Text block section start
About the Trip:
This summer, Aaron Kvenild, Siri Loken, and Spencer Kozik will be traveling to Bocas Del Toro, Panama to assist Floating Doctors, a charitable 501(c)3 organization, in their rural clinics and to conduct maternal health research. Floating Doctors has slowly worked to gain the remote population’s trust by providing hard to come by medical care to the local people. This work is essential to the health of the local people, who live hours or days from the nearest medical care. Without traveling clinics, most of the residents of the Bocas Del Toro region would likely never receive treatment. Our goal is to aid in the treatment of acute and chronic ailments as well as to conduct research aimed at using ultrasound to improve medical care for remote communities like theirs.
Text block section end
Raw data section start
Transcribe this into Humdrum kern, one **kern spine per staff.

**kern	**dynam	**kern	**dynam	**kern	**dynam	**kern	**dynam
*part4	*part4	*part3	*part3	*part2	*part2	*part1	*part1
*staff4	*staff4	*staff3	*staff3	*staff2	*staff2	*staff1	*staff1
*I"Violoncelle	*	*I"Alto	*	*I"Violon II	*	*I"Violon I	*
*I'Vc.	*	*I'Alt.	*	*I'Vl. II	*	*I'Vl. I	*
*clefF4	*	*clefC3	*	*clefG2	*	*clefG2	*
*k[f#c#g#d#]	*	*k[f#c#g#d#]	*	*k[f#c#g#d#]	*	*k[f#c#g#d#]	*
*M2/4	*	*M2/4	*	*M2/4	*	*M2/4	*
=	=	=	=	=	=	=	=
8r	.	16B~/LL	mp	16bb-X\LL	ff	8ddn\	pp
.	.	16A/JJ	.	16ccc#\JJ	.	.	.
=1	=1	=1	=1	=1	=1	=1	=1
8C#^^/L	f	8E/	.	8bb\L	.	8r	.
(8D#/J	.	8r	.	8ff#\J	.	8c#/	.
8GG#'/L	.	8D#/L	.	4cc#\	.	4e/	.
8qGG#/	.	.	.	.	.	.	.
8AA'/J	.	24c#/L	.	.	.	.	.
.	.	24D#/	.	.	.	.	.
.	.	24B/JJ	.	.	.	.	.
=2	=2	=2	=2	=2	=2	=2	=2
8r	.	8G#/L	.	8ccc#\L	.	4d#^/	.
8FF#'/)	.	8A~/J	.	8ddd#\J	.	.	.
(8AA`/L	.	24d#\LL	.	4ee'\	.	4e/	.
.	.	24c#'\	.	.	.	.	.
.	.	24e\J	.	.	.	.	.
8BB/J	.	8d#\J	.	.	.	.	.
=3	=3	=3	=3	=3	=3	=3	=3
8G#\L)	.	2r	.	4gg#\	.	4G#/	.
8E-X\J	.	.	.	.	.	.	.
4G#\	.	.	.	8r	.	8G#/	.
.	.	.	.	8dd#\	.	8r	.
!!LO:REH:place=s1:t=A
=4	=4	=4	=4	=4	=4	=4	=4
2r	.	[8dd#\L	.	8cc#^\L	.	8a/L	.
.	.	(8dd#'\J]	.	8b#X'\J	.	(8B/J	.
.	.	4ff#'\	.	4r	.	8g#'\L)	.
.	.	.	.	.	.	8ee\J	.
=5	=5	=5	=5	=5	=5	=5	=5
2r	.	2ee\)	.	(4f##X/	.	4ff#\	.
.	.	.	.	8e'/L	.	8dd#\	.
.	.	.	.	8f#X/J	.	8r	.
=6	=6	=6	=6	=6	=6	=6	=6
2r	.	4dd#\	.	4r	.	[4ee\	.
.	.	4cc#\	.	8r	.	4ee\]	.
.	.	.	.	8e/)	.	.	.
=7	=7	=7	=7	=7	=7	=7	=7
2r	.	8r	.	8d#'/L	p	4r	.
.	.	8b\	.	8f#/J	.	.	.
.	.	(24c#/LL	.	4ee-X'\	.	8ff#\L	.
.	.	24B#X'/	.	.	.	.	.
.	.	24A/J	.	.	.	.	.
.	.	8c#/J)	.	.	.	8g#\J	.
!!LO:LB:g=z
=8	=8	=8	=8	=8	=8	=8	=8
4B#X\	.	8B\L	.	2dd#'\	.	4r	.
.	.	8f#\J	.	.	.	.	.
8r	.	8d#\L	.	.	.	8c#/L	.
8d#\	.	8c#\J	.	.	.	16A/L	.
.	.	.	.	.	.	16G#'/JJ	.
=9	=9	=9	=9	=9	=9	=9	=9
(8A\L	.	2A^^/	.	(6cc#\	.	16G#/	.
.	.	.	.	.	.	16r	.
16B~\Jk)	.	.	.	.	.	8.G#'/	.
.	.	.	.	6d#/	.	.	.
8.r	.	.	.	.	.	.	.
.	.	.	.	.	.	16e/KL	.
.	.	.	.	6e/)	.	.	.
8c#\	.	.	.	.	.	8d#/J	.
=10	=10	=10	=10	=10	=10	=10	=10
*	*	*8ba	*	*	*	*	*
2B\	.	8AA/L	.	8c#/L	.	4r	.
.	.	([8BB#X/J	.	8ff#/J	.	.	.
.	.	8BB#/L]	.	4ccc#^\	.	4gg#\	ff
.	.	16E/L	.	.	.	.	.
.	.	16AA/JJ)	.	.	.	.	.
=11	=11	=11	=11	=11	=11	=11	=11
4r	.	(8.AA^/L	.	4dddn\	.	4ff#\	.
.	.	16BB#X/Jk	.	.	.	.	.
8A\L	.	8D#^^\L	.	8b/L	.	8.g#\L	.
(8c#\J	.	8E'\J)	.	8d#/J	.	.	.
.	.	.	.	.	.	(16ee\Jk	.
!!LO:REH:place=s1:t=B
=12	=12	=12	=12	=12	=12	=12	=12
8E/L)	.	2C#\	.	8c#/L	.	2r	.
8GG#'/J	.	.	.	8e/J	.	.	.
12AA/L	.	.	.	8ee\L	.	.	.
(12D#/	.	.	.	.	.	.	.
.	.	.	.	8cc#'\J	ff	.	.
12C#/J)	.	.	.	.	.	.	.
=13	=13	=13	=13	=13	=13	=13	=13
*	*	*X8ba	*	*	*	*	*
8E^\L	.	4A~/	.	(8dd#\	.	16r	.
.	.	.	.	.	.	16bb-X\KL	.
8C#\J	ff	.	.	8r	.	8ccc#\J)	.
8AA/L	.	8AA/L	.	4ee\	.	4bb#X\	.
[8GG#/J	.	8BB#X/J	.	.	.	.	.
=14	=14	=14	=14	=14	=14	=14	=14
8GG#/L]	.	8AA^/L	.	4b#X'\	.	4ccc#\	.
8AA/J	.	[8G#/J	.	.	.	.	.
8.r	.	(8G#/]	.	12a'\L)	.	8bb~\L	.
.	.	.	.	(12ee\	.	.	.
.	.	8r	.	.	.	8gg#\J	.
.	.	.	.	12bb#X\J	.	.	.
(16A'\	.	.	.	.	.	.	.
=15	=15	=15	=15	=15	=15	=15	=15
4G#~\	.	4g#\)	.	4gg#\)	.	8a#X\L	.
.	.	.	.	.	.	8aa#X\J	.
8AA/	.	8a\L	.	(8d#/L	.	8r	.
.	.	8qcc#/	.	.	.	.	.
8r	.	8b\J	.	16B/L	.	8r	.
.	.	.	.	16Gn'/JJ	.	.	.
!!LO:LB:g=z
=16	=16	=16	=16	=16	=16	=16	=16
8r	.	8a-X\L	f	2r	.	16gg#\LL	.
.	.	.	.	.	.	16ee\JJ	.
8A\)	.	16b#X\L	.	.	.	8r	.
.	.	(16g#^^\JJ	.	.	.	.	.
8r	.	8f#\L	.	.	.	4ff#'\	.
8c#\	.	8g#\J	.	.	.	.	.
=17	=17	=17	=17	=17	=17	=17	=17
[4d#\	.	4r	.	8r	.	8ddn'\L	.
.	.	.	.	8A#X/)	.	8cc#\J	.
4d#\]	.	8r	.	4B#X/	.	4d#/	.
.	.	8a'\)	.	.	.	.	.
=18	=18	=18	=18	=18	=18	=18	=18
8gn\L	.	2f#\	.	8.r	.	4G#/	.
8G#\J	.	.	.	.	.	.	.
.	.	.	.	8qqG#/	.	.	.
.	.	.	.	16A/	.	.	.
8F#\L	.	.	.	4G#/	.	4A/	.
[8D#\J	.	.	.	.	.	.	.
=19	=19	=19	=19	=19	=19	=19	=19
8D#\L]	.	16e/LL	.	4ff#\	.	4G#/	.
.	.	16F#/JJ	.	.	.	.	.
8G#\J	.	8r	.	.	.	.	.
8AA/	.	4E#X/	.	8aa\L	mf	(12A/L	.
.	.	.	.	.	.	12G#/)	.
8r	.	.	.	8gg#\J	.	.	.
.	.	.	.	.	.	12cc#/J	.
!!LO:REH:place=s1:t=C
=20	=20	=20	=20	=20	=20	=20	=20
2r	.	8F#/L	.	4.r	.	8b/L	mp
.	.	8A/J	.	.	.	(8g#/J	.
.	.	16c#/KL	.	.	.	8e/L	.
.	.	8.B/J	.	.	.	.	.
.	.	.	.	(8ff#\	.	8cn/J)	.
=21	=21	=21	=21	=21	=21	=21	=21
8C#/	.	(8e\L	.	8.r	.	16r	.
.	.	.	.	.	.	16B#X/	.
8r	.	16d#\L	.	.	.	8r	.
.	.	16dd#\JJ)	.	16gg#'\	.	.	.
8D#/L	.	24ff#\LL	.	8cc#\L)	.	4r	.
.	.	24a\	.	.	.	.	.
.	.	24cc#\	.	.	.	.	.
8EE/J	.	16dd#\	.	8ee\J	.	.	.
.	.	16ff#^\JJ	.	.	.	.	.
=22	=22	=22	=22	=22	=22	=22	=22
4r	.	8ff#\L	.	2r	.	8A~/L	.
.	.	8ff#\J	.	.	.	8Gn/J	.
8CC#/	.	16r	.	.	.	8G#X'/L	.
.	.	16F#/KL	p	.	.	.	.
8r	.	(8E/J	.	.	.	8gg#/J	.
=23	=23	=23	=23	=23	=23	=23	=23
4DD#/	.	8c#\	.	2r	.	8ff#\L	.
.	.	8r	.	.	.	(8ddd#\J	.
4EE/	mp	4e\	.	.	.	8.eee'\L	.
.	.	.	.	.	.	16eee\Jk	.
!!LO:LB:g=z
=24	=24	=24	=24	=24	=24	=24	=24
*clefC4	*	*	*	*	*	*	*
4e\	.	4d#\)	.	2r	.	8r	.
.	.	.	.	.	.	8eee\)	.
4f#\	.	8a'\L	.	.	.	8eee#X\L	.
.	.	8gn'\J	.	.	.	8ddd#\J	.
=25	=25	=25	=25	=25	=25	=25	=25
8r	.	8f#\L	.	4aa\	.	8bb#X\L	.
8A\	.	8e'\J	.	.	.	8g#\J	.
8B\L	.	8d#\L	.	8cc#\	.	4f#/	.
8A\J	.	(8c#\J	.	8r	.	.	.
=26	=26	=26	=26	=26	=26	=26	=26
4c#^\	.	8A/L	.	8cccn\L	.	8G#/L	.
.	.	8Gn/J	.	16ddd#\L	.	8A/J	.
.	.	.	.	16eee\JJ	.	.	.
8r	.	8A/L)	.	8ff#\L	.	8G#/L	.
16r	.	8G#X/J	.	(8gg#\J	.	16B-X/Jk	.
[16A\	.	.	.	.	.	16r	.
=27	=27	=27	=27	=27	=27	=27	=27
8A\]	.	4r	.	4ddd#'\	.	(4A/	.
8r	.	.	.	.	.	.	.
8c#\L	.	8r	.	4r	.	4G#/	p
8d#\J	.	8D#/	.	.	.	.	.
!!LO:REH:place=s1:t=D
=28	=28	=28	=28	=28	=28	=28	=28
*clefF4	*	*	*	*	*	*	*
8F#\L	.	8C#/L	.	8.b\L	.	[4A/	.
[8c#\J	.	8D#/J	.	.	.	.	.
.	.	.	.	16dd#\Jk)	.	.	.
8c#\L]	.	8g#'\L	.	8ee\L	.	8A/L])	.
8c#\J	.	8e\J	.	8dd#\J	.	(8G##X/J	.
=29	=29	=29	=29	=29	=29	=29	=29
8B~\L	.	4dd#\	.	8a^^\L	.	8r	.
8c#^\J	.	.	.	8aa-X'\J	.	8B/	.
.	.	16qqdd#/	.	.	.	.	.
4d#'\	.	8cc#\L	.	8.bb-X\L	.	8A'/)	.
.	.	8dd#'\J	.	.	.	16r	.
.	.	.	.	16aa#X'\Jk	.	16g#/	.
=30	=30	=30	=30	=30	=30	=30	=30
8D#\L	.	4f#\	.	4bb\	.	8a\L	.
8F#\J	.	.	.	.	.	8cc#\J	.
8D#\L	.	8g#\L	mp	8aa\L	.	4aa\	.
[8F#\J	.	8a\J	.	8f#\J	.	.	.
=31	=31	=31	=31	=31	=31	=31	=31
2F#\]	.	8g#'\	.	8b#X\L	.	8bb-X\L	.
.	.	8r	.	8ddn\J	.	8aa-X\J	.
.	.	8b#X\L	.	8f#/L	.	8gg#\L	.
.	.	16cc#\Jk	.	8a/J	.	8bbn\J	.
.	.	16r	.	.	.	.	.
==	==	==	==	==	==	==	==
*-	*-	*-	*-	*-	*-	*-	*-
Raw data section end
### Questions
- a) According to the trip description, which organization will the three travelers assist in Bocas Del Toro, Panama?
- b) Pick up the trip description about Bocas Del Toro, Panama right after its final sentence.

### Answers per task
- a) Floating Doctors, a charitable 501(c)3 organization.

- b)
About the Clinics:
Floating Doctors gets their name from their primary form of transportation: boats! The communities we will serve live on islands or in areas that are only accessible by river. We will be traveling with the clinic by canoe to remote villages to treat illnesses ranging from snake bites to uncontrolled diabetes and hypertension. Over week long stays in each village, we will sleep in hammocks and shower in rivers and oceans between our weekend regroups at base camp.
About the Research:
Maternal and infant mortality rates in the Bocas Del Toro region remain high. We will be conducting two research studies that aim to use ultrasound to address this pressing issue. First, we will train Floating Doctors physicians and healthcare providers to perform the rural obstetric ultrasound triage exam (ROUTE). This exam allows for the identification of women who have conditions that threaten the life of mom and baby during delivery. In addition, we will carry out a second study that uses new portable ultrasound technology to integrate the ROUTE into the Floating Doctors mobile clinics. We hope that our efforts will improve the remote physician’s ability to prevent maternal and perinatal mortality by detecting problems during pregnancy with a portable ultrasound device. We will be primarily serving the indigenous Ngabe people that inhabit a series of satellite islands off the coast of the Panamanian mainland.